Padahal, setiap orang bisa saja punya ketertarikan atau preferensi yang berbeda-beda. ada yang mungkin biasa saja melakukan hal tertentu, sementara orang lain justru merasa tertarik dengan hal tersebut. Berikut ini adalah beberapa alasan kenapa diskusi fetish sebelum berhubungan itu penting, yang mungkin perlu kalian ketahui.
1. Mengetahui Batasan Masing-masing
Source: pixabay.com
Setiap orang punya kenyamanan dan batasan yang berbeda. Membicarakan fetish terlebih dahulu bisa membantu mengetahui hal apa yang disukai, tidak disukai, atau sama sekali tidak ingin dilakukan. Jadi, nantinya tidak akan ada cerita salah satu pihak tiba-tiba melakukan sesuatu yang ternyata membuat pasangannya jadi tidak nyaman.

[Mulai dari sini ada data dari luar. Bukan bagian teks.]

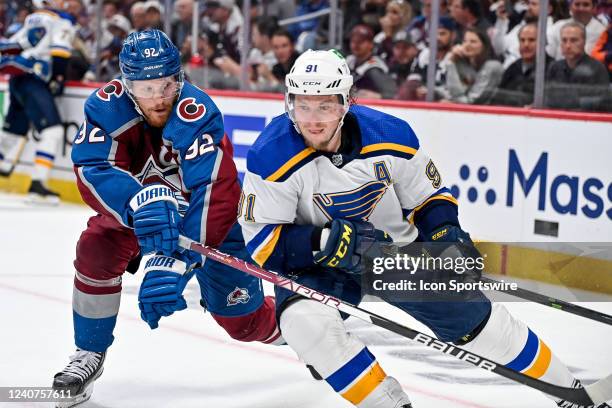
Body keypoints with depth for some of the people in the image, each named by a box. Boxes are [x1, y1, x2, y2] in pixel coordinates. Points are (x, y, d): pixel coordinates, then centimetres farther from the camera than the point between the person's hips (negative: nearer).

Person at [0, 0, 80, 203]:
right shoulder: (62, 20, -2)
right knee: (52, 130, -14)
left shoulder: (33, 18, 22)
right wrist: (57, 79, -9)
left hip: (17, 79, 9)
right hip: (33, 81, -9)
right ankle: (37, 184, -23)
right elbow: (59, 53, -13)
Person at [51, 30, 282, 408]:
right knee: (96, 251, -26)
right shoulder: (108, 105, -26)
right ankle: (90, 354, -5)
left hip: (199, 211, -2)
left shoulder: (197, 114, -37)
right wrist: (140, 201, -55)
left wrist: (176, 261, -56)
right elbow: (91, 168, -36)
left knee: (243, 319, -2)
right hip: (131, 206, 3)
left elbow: (217, 195, -45)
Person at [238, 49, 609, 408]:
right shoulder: (273, 157, -25)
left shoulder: (390, 136, -17)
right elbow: (263, 243, -23)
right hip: (320, 267, -2)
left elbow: (429, 197, 1)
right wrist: (331, 242, -35)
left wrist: (447, 234, -18)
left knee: (474, 318, 5)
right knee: (304, 321, -32)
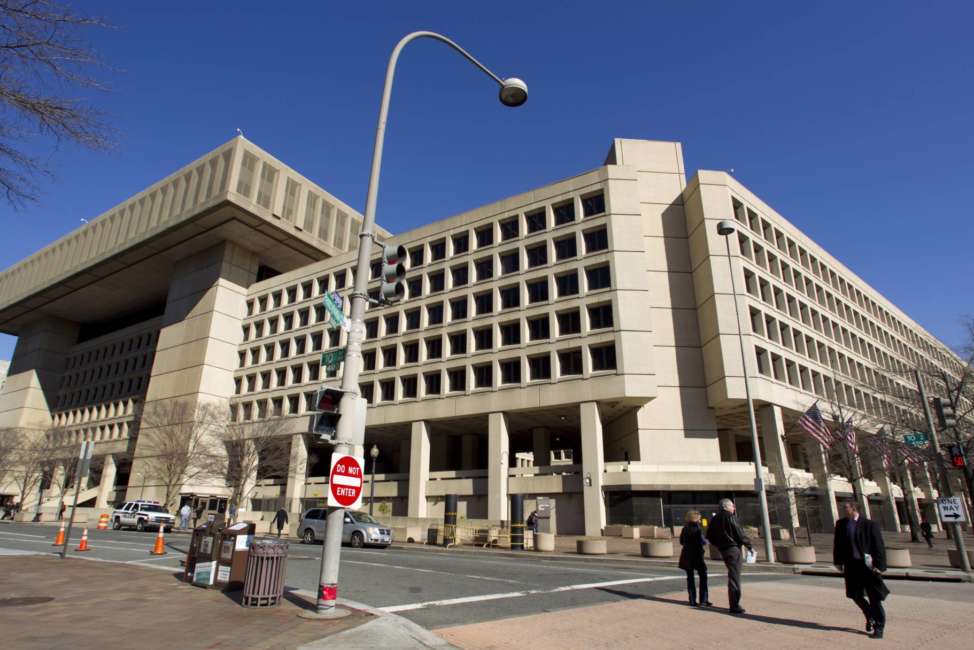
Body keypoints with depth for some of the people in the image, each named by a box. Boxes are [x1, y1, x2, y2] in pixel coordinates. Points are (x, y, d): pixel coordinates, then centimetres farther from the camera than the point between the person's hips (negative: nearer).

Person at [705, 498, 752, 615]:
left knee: (732, 576, 17)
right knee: (734, 577, -4)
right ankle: (734, 606, -4)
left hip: (723, 550, 7)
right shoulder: (730, 517, -11)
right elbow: (740, 534, -12)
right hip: (734, 548, -7)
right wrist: (750, 546, 1)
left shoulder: (714, 519, 11)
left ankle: (733, 604, 22)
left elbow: (709, 536, 12)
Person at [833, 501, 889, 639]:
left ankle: (879, 627, 17)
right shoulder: (841, 524, 3)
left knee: (874, 597, 3)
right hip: (851, 565, 5)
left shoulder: (870, 525, -10)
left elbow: (879, 546, -10)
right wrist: (838, 561, 8)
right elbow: (838, 544, 10)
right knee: (855, 595, 12)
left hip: (867, 565, -5)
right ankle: (870, 616, 37)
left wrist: (879, 565, -15)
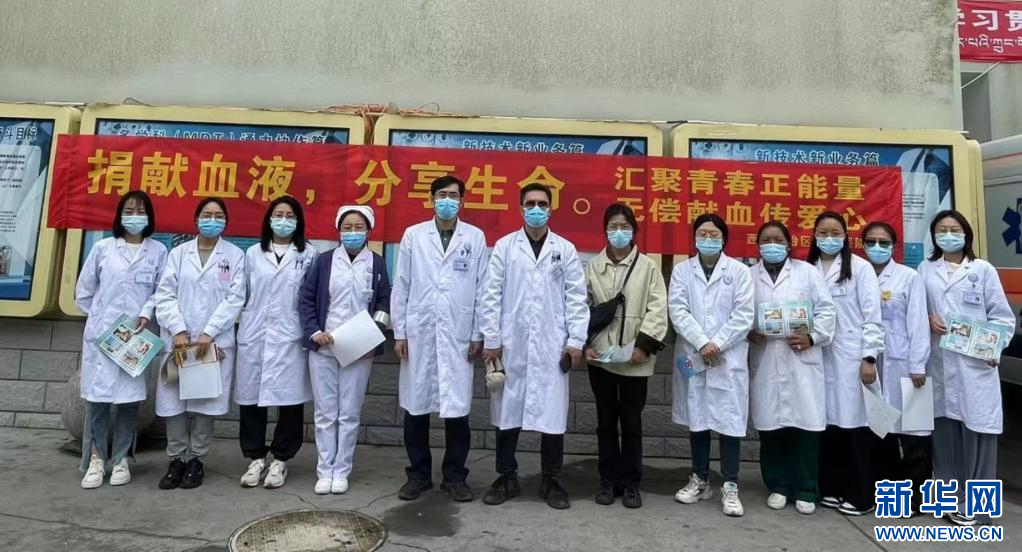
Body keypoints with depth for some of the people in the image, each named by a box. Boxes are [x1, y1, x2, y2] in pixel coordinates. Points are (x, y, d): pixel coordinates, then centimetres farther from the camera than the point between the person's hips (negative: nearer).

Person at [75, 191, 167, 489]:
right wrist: (98, 317, 6)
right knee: (97, 397, 1)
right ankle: (96, 458, 15)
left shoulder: (158, 251, 3)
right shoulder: (102, 248, 6)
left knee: (130, 399, 4)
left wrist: (147, 313, -13)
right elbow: (84, 290, 12)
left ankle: (121, 459, 17)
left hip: (137, 336, -1)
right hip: (100, 334, 1)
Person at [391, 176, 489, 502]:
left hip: (458, 336, -1)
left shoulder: (475, 237, 4)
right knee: (415, 407, 7)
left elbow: (481, 289, 4)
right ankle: (419, 474, 23)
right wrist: (399, 332, 1)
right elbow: (401, 287, 5)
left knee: (457, 409, 3)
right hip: (418, 335, 1)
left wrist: (478, 335, 0)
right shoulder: (413, 235, 5)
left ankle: (455, 476, 20)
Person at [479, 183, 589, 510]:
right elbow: (492, 295, 2)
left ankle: (551, 481, 20)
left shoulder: (565, 249, 7)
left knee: (552, 413, 4)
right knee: (507, 411, 7)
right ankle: (507, 478, 23)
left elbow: (576, 297, 4)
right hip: (511, 344, 0)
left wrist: (576, 341, -3)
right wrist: (491, 339, -3)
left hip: (552, 345, 0)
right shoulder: (504, 246, 5)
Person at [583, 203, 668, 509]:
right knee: (605, 421, 11)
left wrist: (644, 345, -13)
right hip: (601, 356, 2)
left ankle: (630, 483, 20)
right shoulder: (593, 267, 8)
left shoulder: (648, 266, 1)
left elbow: (657, 310, -4)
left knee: (631, 422, 7)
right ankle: (609, 480, 23)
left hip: (635, 358, -2)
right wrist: (585, 344, -5)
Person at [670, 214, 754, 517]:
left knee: (730, 421, 0)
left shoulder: (740, 271, 3)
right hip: (692, 357, 2)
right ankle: (700, 479, 24)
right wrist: (702, 344, -14)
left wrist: (717, 345, -13)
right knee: (696, 419, 10)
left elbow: (744, 316, -5)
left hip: (729, 359, -1)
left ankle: (730, 486, 11)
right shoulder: (682, 271, 7)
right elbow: (678, 311, -4)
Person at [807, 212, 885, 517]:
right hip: (821, 357, 4)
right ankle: (832, 488, 21)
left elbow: (872, 316, -6)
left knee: (856, 422, 0)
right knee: (828, 423, 8)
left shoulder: (860, 268, -2)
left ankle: (861, 495, 13)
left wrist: (869, 357, -10)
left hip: (851, 358, -4)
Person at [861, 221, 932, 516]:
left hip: (901, 361, -3)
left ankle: (918, 494, 10)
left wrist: (918, 365, -10)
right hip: (871, 361, 3)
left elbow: (917, 323, -5)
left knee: (911, 425, -2)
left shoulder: (910, 277, 0)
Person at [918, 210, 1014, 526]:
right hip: (939, 363, 2)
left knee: (977, 431, -2)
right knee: (944, 429, 6)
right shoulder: (925, 270, 9)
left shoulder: (983, 270, 4)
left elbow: (1002, 316, 2)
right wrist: (928, 319, -10)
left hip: (975, 363, -2)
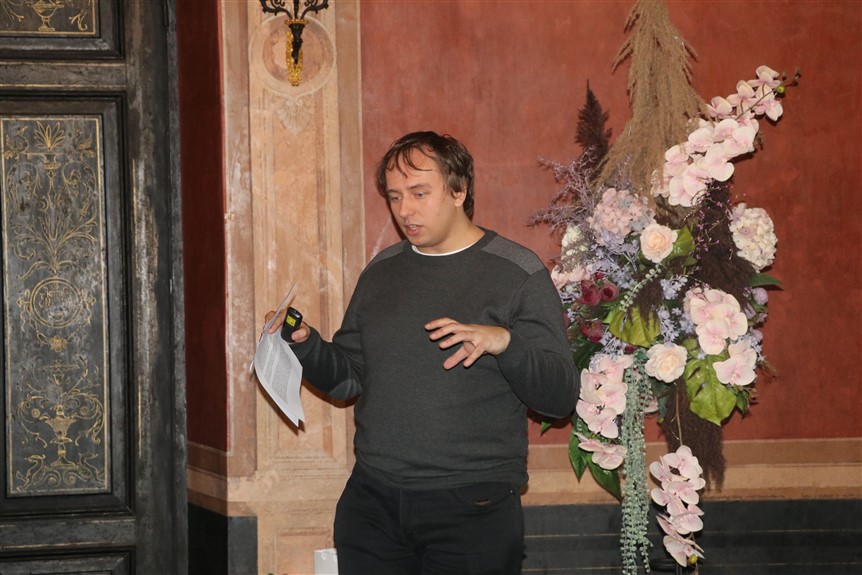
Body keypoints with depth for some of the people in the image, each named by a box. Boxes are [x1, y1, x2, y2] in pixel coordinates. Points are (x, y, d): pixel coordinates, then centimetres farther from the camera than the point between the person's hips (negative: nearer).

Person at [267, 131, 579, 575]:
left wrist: (504, 342, -25)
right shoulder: (380, 272, 13)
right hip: (372, 502, 4)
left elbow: (560, 397, -8)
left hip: (471, 506, -4)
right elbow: (347, 379, 18)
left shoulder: (518, 273, -4)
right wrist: (305, 344, -1)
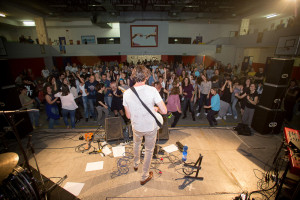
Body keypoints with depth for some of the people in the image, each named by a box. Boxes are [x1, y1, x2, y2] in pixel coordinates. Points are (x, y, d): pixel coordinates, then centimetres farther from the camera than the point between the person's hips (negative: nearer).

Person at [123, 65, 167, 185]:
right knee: (149, 150, 20)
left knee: (136, 144, 34)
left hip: (136, 127, 3)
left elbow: (128, 116, -5)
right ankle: (144, 177, 39)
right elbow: (164, 111, -20)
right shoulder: (152, 90, -22)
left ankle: (136, 164, 59)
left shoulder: (126, 93, -14)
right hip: (151, 127, -2)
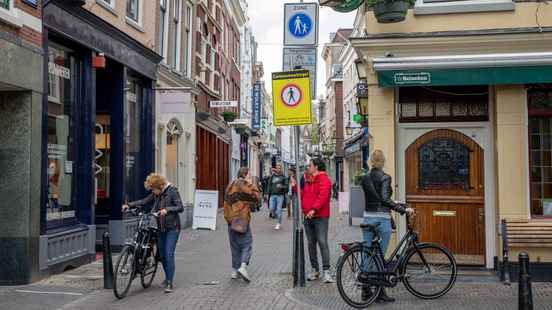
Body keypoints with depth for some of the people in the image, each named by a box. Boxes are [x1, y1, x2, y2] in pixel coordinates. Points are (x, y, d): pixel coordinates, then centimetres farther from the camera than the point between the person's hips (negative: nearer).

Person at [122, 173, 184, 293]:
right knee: (162, 255, 10)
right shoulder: (156, 195, 7)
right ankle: (168, 278, 30)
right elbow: (144, 202, 12)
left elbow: (180, 207, -16)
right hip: (161, 228, 7)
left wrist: (167, 209, -31)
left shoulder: (172, 191, -11)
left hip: (172, 228, -6)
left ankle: (169, 283, -7)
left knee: (169, 255, -11)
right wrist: (129, 205, 0)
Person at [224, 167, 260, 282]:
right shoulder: (247, 186, -7)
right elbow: (256, 198, -4)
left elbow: (227, 201, 14)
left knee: (235, 246, 13)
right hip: (242, 218, -6)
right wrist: (252, 185, 6)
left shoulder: (230, 186, 14)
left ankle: (234, 270, 15)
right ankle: (243, 266, -18)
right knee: (247, 244, 0)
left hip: (231, 219, 6)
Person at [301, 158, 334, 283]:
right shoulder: (308, 180, 19)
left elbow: (322, 196, -20)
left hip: (320, 217, -8)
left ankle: (326, 271, -9)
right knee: (311, 243, 11)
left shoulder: (324, 180, -7)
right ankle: (314, 269, 19)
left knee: (322, 242, -11)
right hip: (308, 217, 8)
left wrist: (314, 209, -29)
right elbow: (303, 195, 22)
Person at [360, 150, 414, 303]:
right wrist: (403, 209, -21)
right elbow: (384, 199, -21)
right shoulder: (385, 177, -9)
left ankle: (366, 290, 14)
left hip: (368, 219, 5)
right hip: (382, 219, -5)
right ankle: (380, 293, 5)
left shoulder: (365, 178, 9)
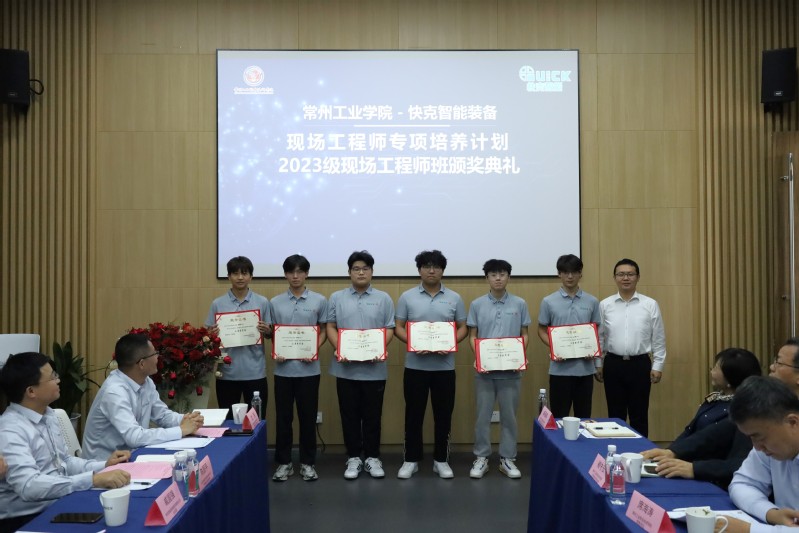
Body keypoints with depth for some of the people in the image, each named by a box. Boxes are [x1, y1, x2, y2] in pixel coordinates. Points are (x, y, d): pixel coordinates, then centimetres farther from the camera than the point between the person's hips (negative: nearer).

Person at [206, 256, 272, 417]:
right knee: (227, 421, 8)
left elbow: (270, 333, 8)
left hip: (255, 372, 0)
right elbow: (209, 334, 8)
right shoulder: (217, 304, 3)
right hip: (227, 372, 0)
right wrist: (212, 334, -14)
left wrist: (266, 330, -14)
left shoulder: (262, 302, 3)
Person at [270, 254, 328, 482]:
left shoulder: (319, 301, 0)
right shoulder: (275, 302, 4)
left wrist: (315, 350, -12)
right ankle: (284, 462, 18)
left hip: (309, 368, -1)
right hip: (283, 368, 1)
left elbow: (323, 331, 5)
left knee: (308, 416, 6)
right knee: (283, 417, 7)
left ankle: (307, 462, 17)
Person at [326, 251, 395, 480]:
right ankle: (353, 457, 17)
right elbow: (330, 327, 4)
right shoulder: (337, 298, 6)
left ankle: (372, 457, 17)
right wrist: (339, 349, -13)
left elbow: (390, 329, 2)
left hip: (374, 368, 0)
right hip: (346, 367, 1)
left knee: (372, 414, 6)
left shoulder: (383, 299, 4)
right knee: (349, 414, 7)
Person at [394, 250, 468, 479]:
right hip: (415, 365, -1)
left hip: (445, 366, 1)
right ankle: (411, 460, 16)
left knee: (443, 415, 7)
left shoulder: (454, 298, 4)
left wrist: (451, 343, -14)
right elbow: (398, 328, 1)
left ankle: (441, 460, 19)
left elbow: (463, 328, 5)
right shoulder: (407, 297, 1)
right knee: (414, 414, 6)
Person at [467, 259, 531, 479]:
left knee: (509, 415, 7)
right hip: (484, 369, 0)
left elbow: (525, 335, 6)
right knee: (483, 415, 5)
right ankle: (481, 458, 15)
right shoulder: (477, 305, 2)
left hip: (510, 370, 0)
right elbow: (472, 336, 5)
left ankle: (507, 459, 17)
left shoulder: (519, 304, 2)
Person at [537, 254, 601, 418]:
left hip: (585, 368, 2)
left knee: (583, 416, 9)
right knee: (559, 417, 4)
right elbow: (542, 330, 6)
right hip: (560, 369, -2)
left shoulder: (592, 302, 4)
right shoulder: (549, 301, 0)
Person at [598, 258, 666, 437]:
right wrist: (598, 364, 7)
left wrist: (657, 366, -1)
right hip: (613, 364, 1)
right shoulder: (605, 305, 1)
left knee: (639, 415, 7)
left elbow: (658, 338, 2)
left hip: (640, 364, -1)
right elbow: (599, 337, 7)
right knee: (616, 415, 9)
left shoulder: (650, 305, -2)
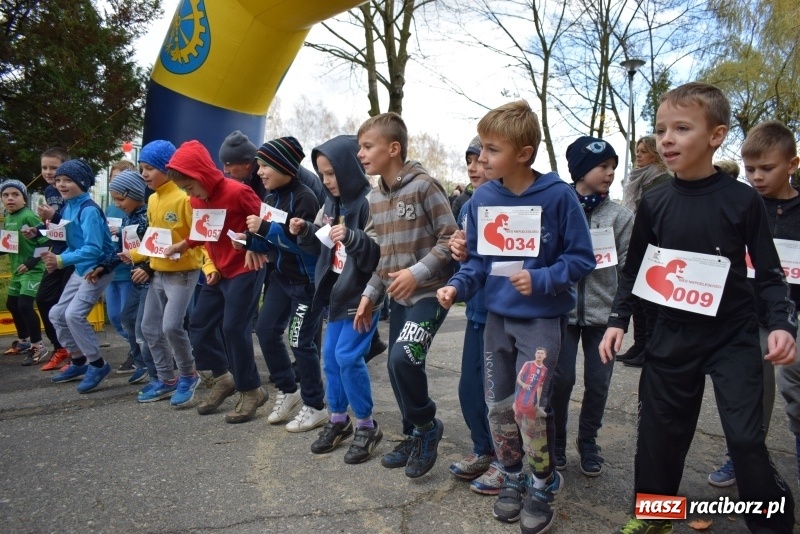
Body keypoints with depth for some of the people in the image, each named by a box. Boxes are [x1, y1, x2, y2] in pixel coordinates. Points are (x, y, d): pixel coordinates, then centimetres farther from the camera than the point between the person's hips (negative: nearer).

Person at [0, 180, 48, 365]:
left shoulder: (29, 216, -16)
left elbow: (45, 241, -21)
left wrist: (31, 262, -22)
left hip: (33, 269, -10)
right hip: (17, 269, 10)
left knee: (25, 305, -17)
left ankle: (38, 347, -5)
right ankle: (23, 341, 38)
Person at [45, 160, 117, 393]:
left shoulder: (88, 210, -20)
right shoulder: (66, 208, 7)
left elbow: (93, 248, -26)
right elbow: (74, 244, 13)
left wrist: (61, 260, -30)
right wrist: (56, 259, -2)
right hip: (80, 269, 10)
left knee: (74, 314, -18)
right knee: (57, 314, 12)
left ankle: (97, 364, -2)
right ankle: (78, 361, 27)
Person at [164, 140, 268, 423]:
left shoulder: (237, 192, -19)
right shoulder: (197, 200, 5)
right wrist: (182, 244, 1)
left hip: (244, 270, -8)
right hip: (218, 272, 9)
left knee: (233, 328, -9)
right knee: (199, 325, 9)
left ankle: (252, 391, 6)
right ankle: (224, 378, 25)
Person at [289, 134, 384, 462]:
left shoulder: (370, 203, -17)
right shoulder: (332, 203, 8)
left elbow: (382, 252, -22)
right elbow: (323, 247, 16)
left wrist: (352, 238, -36)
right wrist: (304, 232, -2)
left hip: (364, 294, -8)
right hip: (337, 292, 9)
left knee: (348, 356, -10)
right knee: (330, 355, 12)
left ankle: (366, 426, 9)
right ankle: (338, 419, 29)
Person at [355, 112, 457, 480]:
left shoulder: (424, 186, -13)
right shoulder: (374, 198, 10)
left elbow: (450, 239, -14)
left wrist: (417, 272, -22)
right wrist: (370, 294, 11)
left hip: (429, 293, -8)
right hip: (398, 298, 8)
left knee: (403, 358, -22)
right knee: (399, 368, 11)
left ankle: (427, 425, 4)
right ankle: (415, 436, 30)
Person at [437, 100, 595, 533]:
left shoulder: (558, 195, -14)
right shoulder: (482, 199, 0)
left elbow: (581, 258, -8)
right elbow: (477, 259, 8)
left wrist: (541, 281, -21)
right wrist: (458, 286, -9)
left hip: (542, 319, -5)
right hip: (497, 317, 5)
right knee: (498, 406, 11)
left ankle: (543, 486, 20)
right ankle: (513, 478, 34)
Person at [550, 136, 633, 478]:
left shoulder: (620, 216, 2)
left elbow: (627, 267, 1)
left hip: (603, 312, 2)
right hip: (563, 309, -1)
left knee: (598, 381, 7)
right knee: (561, 378, 1)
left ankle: (588, 442, 29)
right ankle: (556, 440, 23)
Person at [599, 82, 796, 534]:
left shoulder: (742, 200, -9)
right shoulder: (655, 203, -1)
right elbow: (634, 269, 8)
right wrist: (618, 320, 2)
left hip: (732, 336, -3)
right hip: (673, 336, 3)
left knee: (746, 438, -5)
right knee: (660, 430, 11)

2. Menghindari Salah Paham
Source: pixabay.com
Kadang seseorang menganggap sesuatu itu biasa saja, sementara bagi orang lain justru terasa aneh atau membuat tidak nyaman. Dengan ngobrol dari awal, masing-masing bisa menyampaikan keinginannya dengan jelas. Daripada sok tahu atau cuma mengandalkan asumsi, lebih baik dibicarakan secara terbuka.
3. Persetujuan Tetap Jadi yang Utama
Source: yesdok.com
Membahas fetish bukan berarti pasangan kalian otomatis harus mau menelakukannya. Kalau ada sesuatu yang ditawarkan tetapi salah satu pihak merasa tidak nyaman, salah satunya tetap boleh menolaknya. Persetujuan harus diberikan tanpa tekanan dan bisa berubah kapan saja. Jadi, jangan sampai obrolan soal fetish malah berubah menjadi ajang memaksa pasangan.
4. Komunikasi Bisa Lebih Terbuka
Source: psychologytoday.com
Saling bicara soal fetish mungkin bisa dibilang canggung di awal, tapi kalau sudah membicarakannya dengan jujur dan saling menghargai, komunikasi dalam hubungan bisa jadi semakin terbuka. Bukan cuma soal fetish, tetapi juga mengenai batasan, kenyamanan, dan ekspektasi masing-masing.
Jadi, itulah alasan kenapa diskusi fetish sebelum berhubungan itu penting. Intinya, komunikasi, batasan, dan persetujuan tetap menjadi yang utama. Bagaimana dengan kalian? Apakah kalian sudah pernah membahas fetish masing-masing secara terbuka?